--- START ---

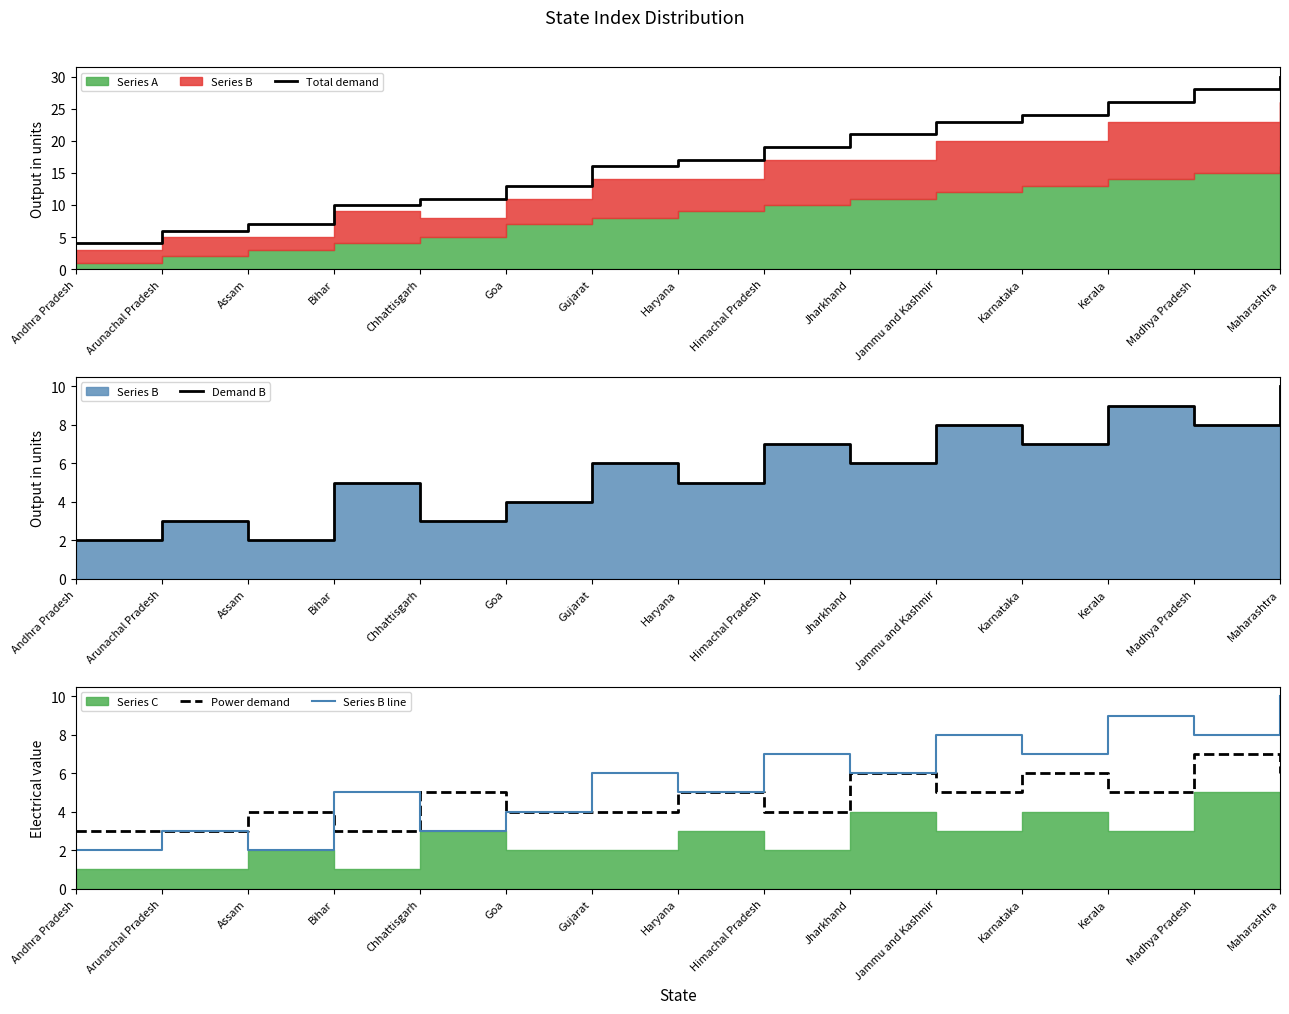

What is the total value across all series at Chhattisgarh?

22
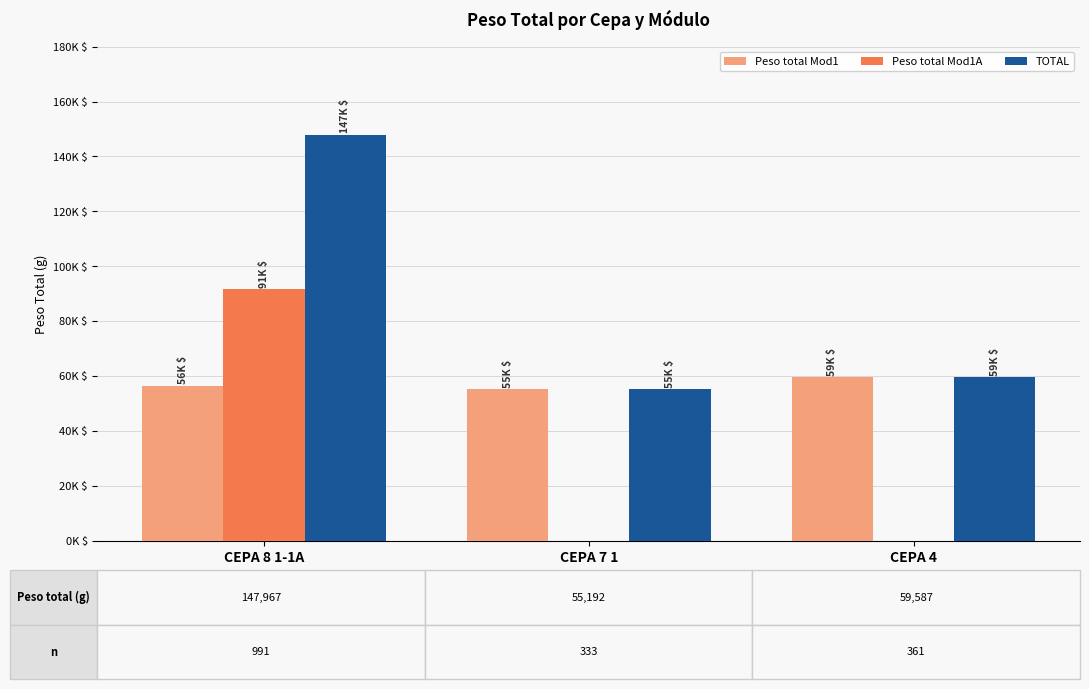

What are all the series names shown in the legend?

Peso total Mod1, Peso total Mod1A, TOTAL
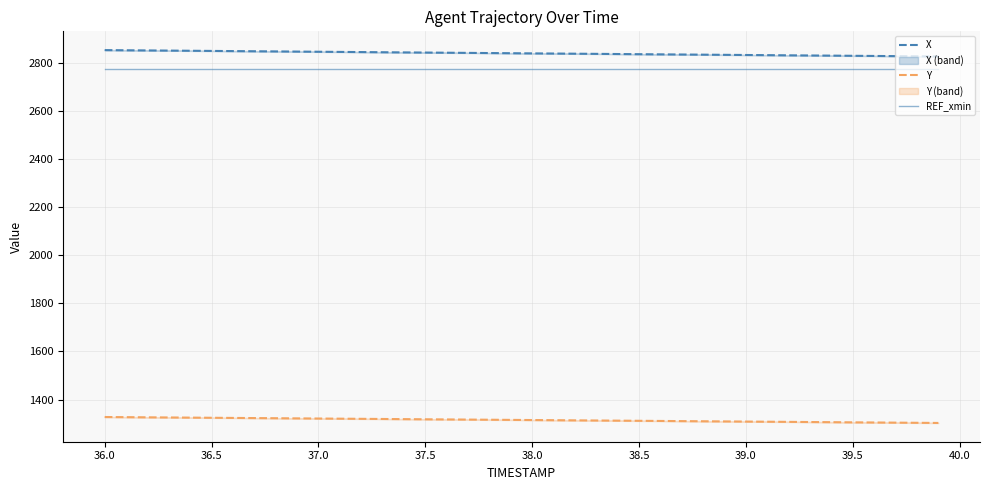

What is the maximum value shown in the chart?

2852.8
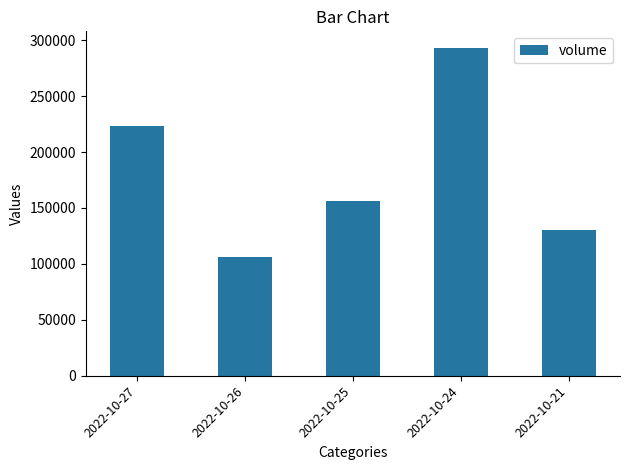

What is the change in value from 2022-10-27 to 2022-10-26?

-117356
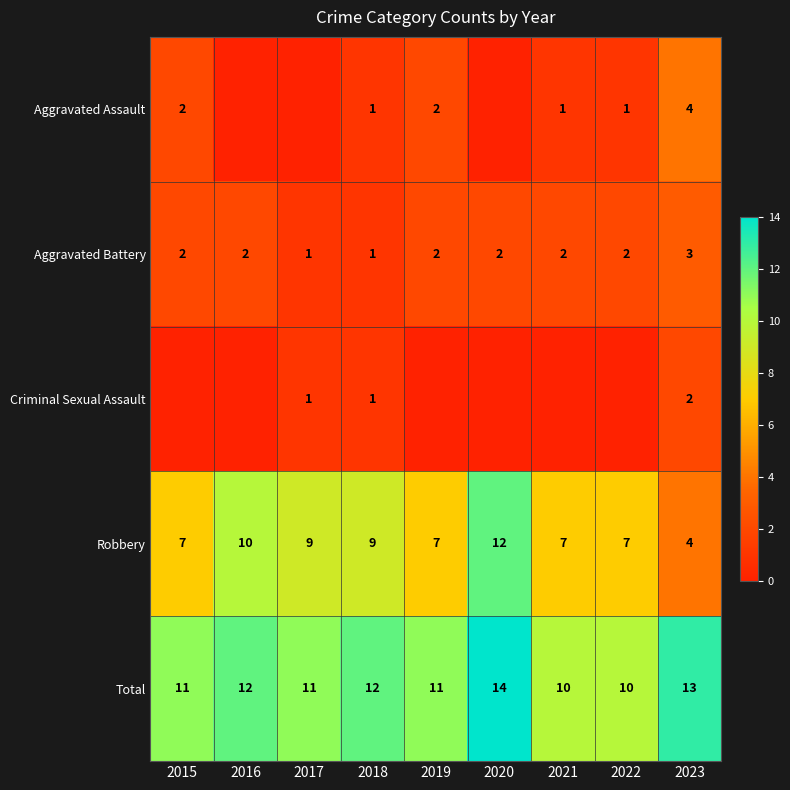

What is the lowest value of the Robbery series?

4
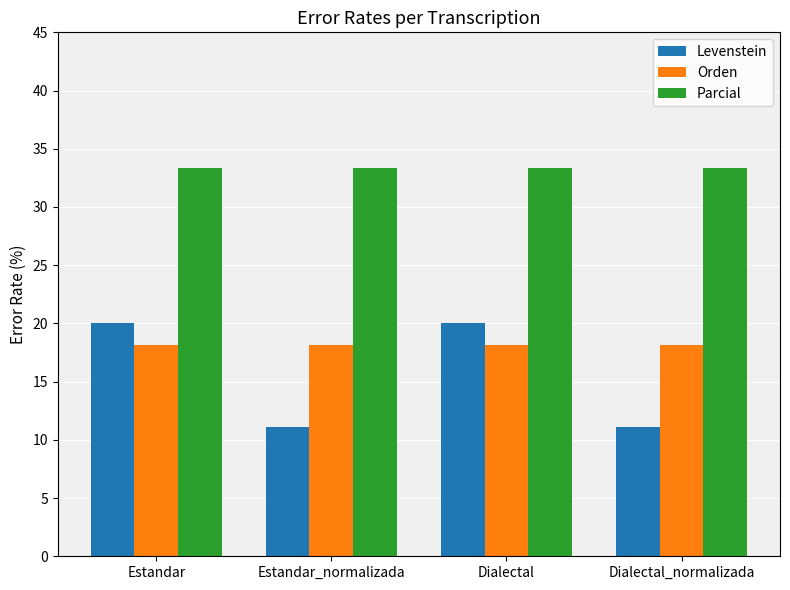

Which series has the largest range (max minus min)?

Levenstein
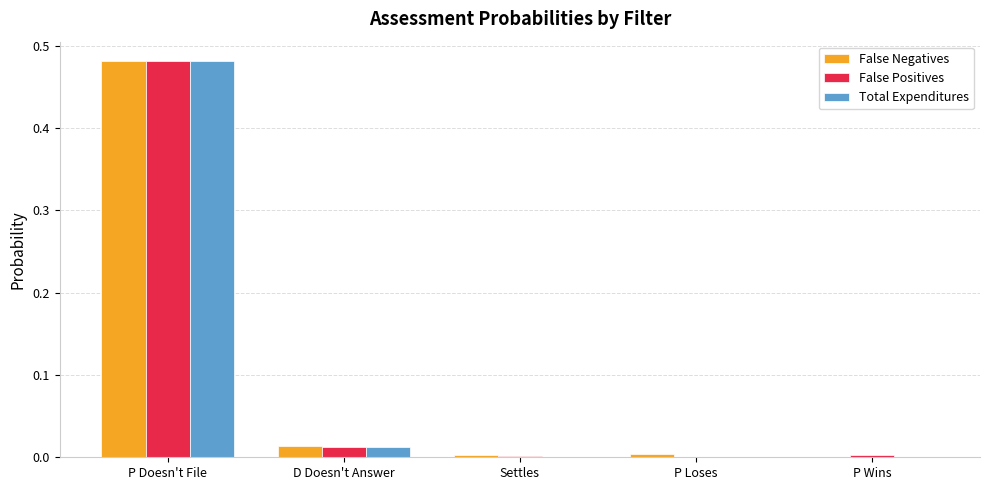

The False Positives series shows 0.0 at D Doesn't Answer. True or false?

True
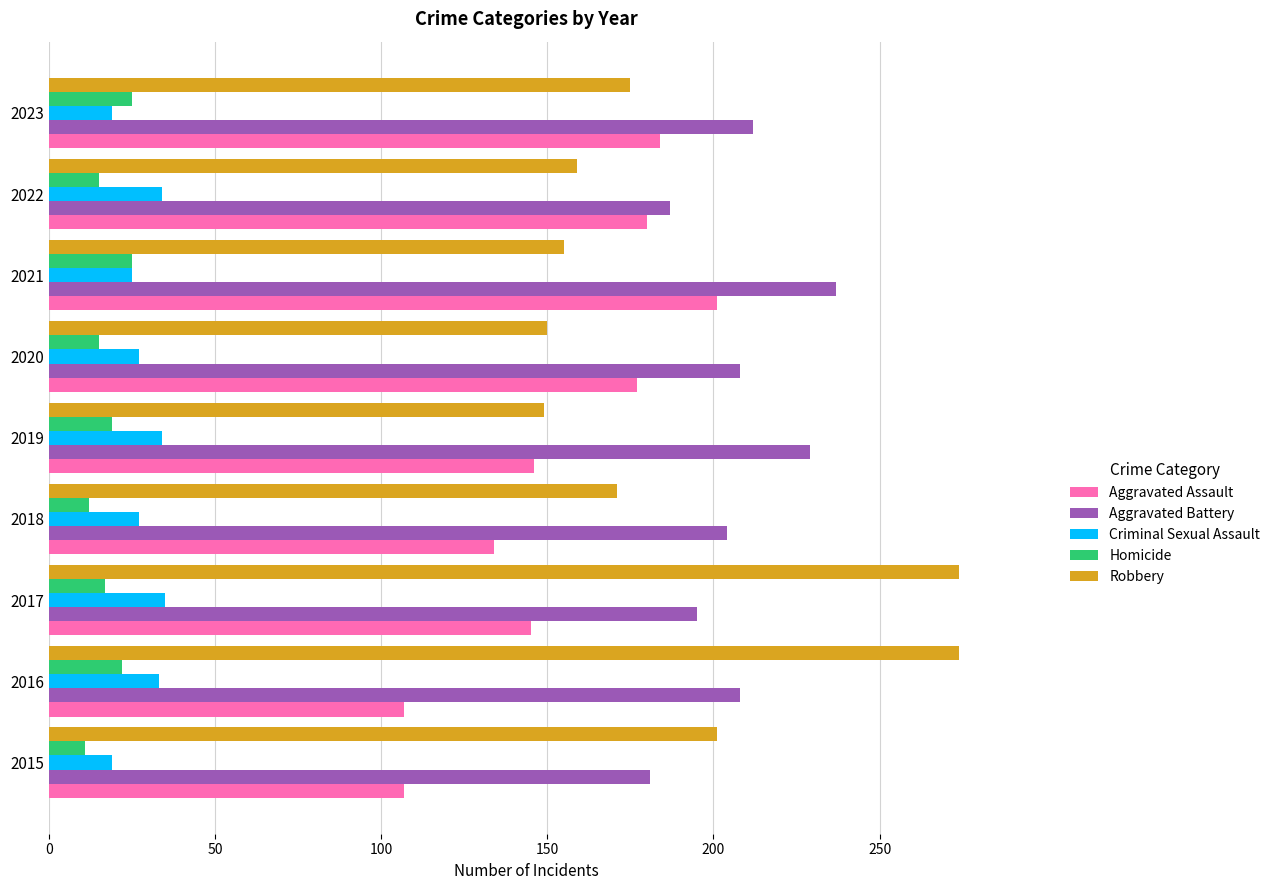

The value of Aggravated Assault at 2017 is 82. True or false?

False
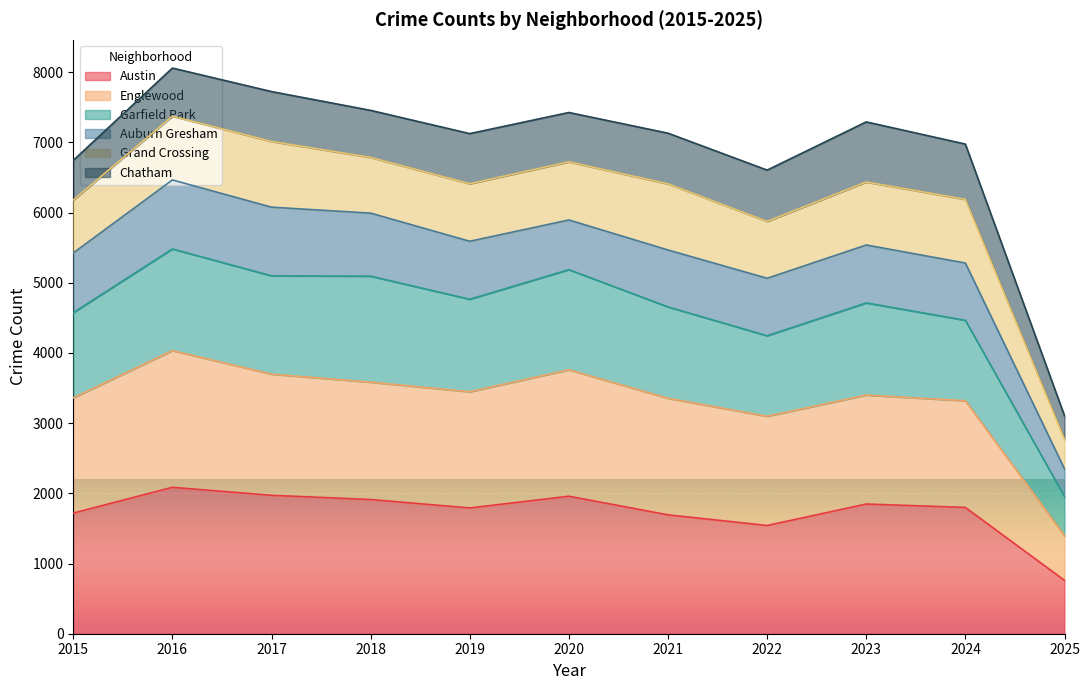

At which label does Garfield Park first exceed 4713?

2016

--- END ---

**Exercise aim:**
Copy out every one of the lines above word for word, leaving out the pictures.

**Answer area:**
What is the total value across all series at Chhattisgarh?

22

What are all the series names shown in the legend?

Peso total Mod1, Peso total Mod1A, TOTAL

What is the maximum value shown in the chart?

2852.8

What is the change in value from 2022-10-27 to 2022-10-26?

-117356

What is the lowest value of the Robbery series?

4

Which series has the largest range (max minus min)?

Levenstein

The False Positives series shows 0.0 at D Doesn't Answer. True or false?

True

The value of Aggravated Assault at 2017 is 82. True or false?

False

At which label does Garfield Park first exceed 4713?

2016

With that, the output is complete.